Les risques du marché gris

Lorne Lipkus, avocat spécialiste de la propriété intellectuelle et membre fondateur du Réseau anti-contrefaçon canadien, a indiqué en entrevue que Costco avait la réputation de s’approvisionner sur le marché gris.

« C’est connu dans le milieu que Costco vend des produits provenant du marché gris », a-t-il dit. Il fréquente lui-même la chaîne et tombe parfois sur des produits qu’il sait provenir de cette filière.

Le marché gris en lui-même n’est pas illégal, mais il représente des risques pour le consommateur, a souligné MLipkus. C’est que la réglementation varie de pays en pays et qu’un produit fabriqué pour être vendu dans un lieu donné peut être illégal là où il sera finalement écoulé.

Le Canada, le Québec, d’autres provinces ont des lois qui établissent certains standards. Les États-Unis peuvent avoir des standards différents.

Me Lorne Lipkus

L’avocat a aussi donné l’exemple des emballages bilingues imposés par la loi pour les produits vendus au Canada.

Par ailleurs, le marché gris peut fournir une couverture intéressante à des faussaires, qui peuvent se faire passer pour le distributeur autorisé d’une marque dans un pays étranger afin d’écouler des contrefaçons, a souligné l’avocat.

D’autres problèmes peuvent aussi se présenter pour les consommateurs. « Par exemple, il y a des produits assortis d’une garantie seulement valide aux États-Unis. S’ils sont achetés au Canada, le consommateur ne pourra pas faire passer les réparations sous la garantie », a expliqué Lorne Lipkus.

Refus de la justice

Coty International et Coty Canada n’ont pas réussi à convaincre la Cour supérieure de forcer Costco à leur révéler la provenance des flacons de parfum. Ceux-ci étaient vendus « 52,99 $ chacun, ce qui représente une réduction pouvant aller jusqu’à 50 % du prix suggéré par Coty », a noté le juge Gérard Dugré.

« Ordonner en l’espèce à Costco de divulguer le nom de ses fournisseurs de produits authentiques Coty, d’une part, porterait atteinte à sa liberté individuelle en matière commerciale, donc à l’intérêt public, et, d’autre part, violerait son droit au respect de sa vie privée, a écrit le magistrat.
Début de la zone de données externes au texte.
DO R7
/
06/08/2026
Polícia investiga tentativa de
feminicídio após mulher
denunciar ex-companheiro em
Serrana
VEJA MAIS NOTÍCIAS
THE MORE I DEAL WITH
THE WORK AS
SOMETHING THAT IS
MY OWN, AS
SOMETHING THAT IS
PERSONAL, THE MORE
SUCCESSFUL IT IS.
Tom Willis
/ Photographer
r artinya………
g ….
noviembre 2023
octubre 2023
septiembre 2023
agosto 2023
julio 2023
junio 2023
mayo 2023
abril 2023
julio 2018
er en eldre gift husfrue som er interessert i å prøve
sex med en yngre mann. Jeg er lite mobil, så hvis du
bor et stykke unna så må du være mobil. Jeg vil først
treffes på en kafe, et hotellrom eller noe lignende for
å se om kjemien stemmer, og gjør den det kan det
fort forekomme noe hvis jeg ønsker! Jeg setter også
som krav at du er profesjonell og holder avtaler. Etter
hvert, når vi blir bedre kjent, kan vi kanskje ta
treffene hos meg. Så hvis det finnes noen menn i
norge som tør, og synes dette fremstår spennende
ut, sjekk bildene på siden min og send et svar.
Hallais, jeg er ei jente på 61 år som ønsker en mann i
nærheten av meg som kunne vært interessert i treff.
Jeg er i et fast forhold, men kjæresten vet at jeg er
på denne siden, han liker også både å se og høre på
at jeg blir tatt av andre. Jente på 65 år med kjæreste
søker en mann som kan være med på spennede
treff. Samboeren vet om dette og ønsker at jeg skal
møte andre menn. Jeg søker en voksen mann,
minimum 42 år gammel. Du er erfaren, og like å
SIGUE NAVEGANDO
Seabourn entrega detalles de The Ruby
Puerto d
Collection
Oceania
Costco n’a pas à compromettre ses relations commerciales d’approvisionnement à cause d’une demande de Coty. »

La justice a noté que le parfumeur n’avait pas pu prouver avec assez de solidité qu’il avait fait tout en son pouvoir pour comprendre d’où provenaient ces flacons.

Coty « ne fera aucun commentaire sur le jugement », a affirmé son avocat, Mathieu Piché-Messier, à La Presse.